On Monday, many took to Twitter to call out the Cut for claiming that spray-painted tees, you know, the ones often found at malls, flea markers and/or sweet 16 parties, are new, exclusive pieces of fashion.
The publication tweeted out "See the Alexander Wang t-shirts you can't buy anywhere," in reference to some DIY white tees that the designer had gifted his models after his runway show Saturday night.
While the article that accompanies the tweet goes on to say the shirts are in fact simply "boardwalk T-shirts" and the best party gift of the "'90s bar/bat mitzvah circuit," many were still quick to take issue with the headline, pointing out that there's nothing at all exclusive about a spray-painted T-shirt.
While others are saying that the publication isn't giving credit to black culture and those that grew up wearing these shirts.
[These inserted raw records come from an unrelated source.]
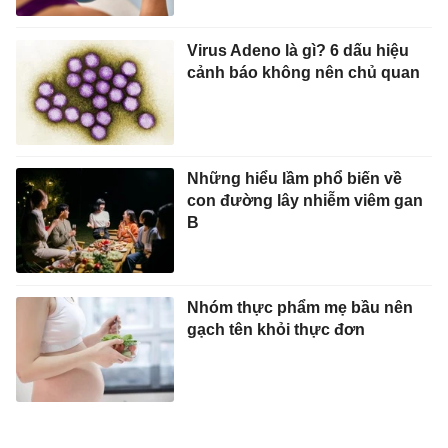
Virus Adeno là gì? 6 dấu hiệu
cảnh báo không nên chủ quan
Những hiểu lầm phổ biến về
con đường lây nhiễm viêm gan
B
Nhóm thực phẩm mẹ bầu nên
gạch tên khỏi thực đơn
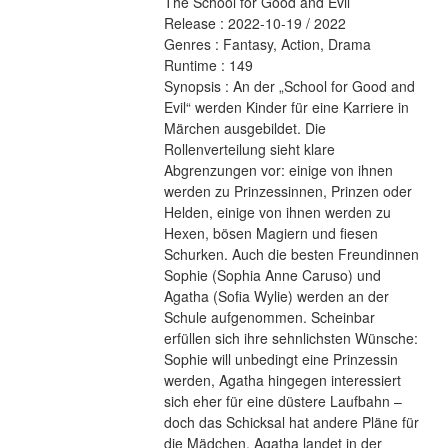
The School for Good and Evil 
Release : 2022-10-19 / 2022 
Genres : Fantasy, Action, Drama 
Runtime : 149 
Synopsis : An der „School for Good and 
Evil“ werden Kinder für eine Karriere in 
Märchen ausgebildet. Die 
Rollenverteilung sieht klare 
Abgrenzungen vor: einige von ihnen 
werden zu Prinzessinnen, Prinzen oder 
Helden, einige von ihnen werden zu 
Hexen, bösen Magiern und fiesen 
Schurken. Auch die besten Freundinnen 
Sophie (Sophia Anne Caruso) und 
Agatha (Sofia Wylie) werden an der 
Schule aufgenommen. Scheinbar 
erfüllen sich ihre sehnlichsten Wünsche: 
Sophie will unbedingt eine Prinzessin 
werden, Agatha hingegen interessiert 
sich eher für eine düstere Laufbahn – 
doch das Schicksal hat andere Pläne für 
die Mädchen. Agatha landet in der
Regardless of what the Cut intended by its article, time after time, trends that began in black cultures are often credited to celebrities who have later participated in said trend.
Especially in this past year: hairstyles, like cornrows and microbraids, or a body part like bigger lips, are often said to have been started by people like Kim Kardashian, Kylie Jenner or Cara Delevingne.
Bottom line is the "can't" in the tweet should be replaced with a "can," and the "anywhere," should be "everywhere."